Ela recuou ainda mais, criando o máximo de distância que pôde entre ela mesma e seu irmão. No entanto, foi em vão. Cada centímetro que ela recuava, Alistair dobrava para fechar o espaço.

Drusila queria conseguir Atticus só para si, mas tendo experimentado sua raiva em primeira mão, ela agora entendia por que Atticus tinha uma reputação tão temível antes de se casar com Daphne. Daphne, sortuda como sempre, de alguma forma conseguiu domar a fera que ninguém se atrevia a sequer se aproximar.

Agora, Drusila nem sequer sonhava em se tornar a rainha de Vramid ou a esposa de Atticus.

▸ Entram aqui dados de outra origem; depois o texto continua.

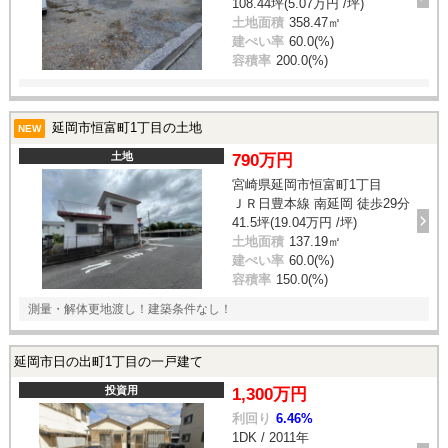
108.44坪(5.07万円 /坪)
土地面積
358.47㎡
建ぺい率
60.0(%)
容積率
200.0(%)
延岡市恒富町1丁目の土地
NEW
土地
790万円
宮崎県延岡市恒富町1丁目
ＪＲ日豊本線 南延岡 徒歩29分
41.5坪(19.04万円 /坪)
土地面積
137.19㎡
建ぺい率
60.0(%)
容積率
150.0(%)
測量・解体更地渡し！建築条件なし！
延岡市日の出町1丁目の一戸建て
投資用
1,300万円
利回り
6.46%
1DK / 2011年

Ela só queria viver. Homens não valiam o risco a sua vida.

“Eu não consegui capturar a Daphne,” disse Alistair. De repente, ele estendeu a mão e agarrou a dela, fazendo com que Drusila sugasse um sopro de ar frio através dos dentes. “Você, no entanto, ainda se parece exatamente com ela.”

“Há uma maneira de me trazer de volta?” Drusila perguntou esperançosa. “Talvez o Kelpie ainda tenha sangue para saldar a dívida? Ou talvez Irmã Hazelle―”
“Hazelle é inútil,” Alistair a interrompeu, bruscamente. “Ela não seria de nenhum uso para mim agora. Mas você… Você, minha querida Drusila… Você é um diamante em bruto.”

Drusila engoliu em seco, engolindo a bile em sua garganta. De alguma forma, ela não pensava que isso era tanto um elogio quanto teria sido se Alistair tivesse dito isso alguns meses atrás.

“O que você espera que eu faça, Irmão?!” Drusila perguntou, exasperada. “Eu já disse que o Rei Atticus viu através do meu disfarce quase que instantaneamente! Ele consegue distinguir sua esposa de uma falsa e eu, infelizmente, não sou a original―”
“Ah, mas isso é apenas porque eles são casados,” Alistair disse.

Ele usou um dedo áspero para acariciar a bochecha de Drusila, correndo por sua pele lisa e ao longo dos contornos de seu rosto― rosto de Daphne. Pedaços de sujeira e sangue seco cobriam sua pele, juntamente com suas unhas lascadas e sulcos formados pelos cortes que ele havia sofrido.

“Eu me pergunto,” ele disse, “se um homem que não é casado com Daphne seria capaz de notar a diferença.”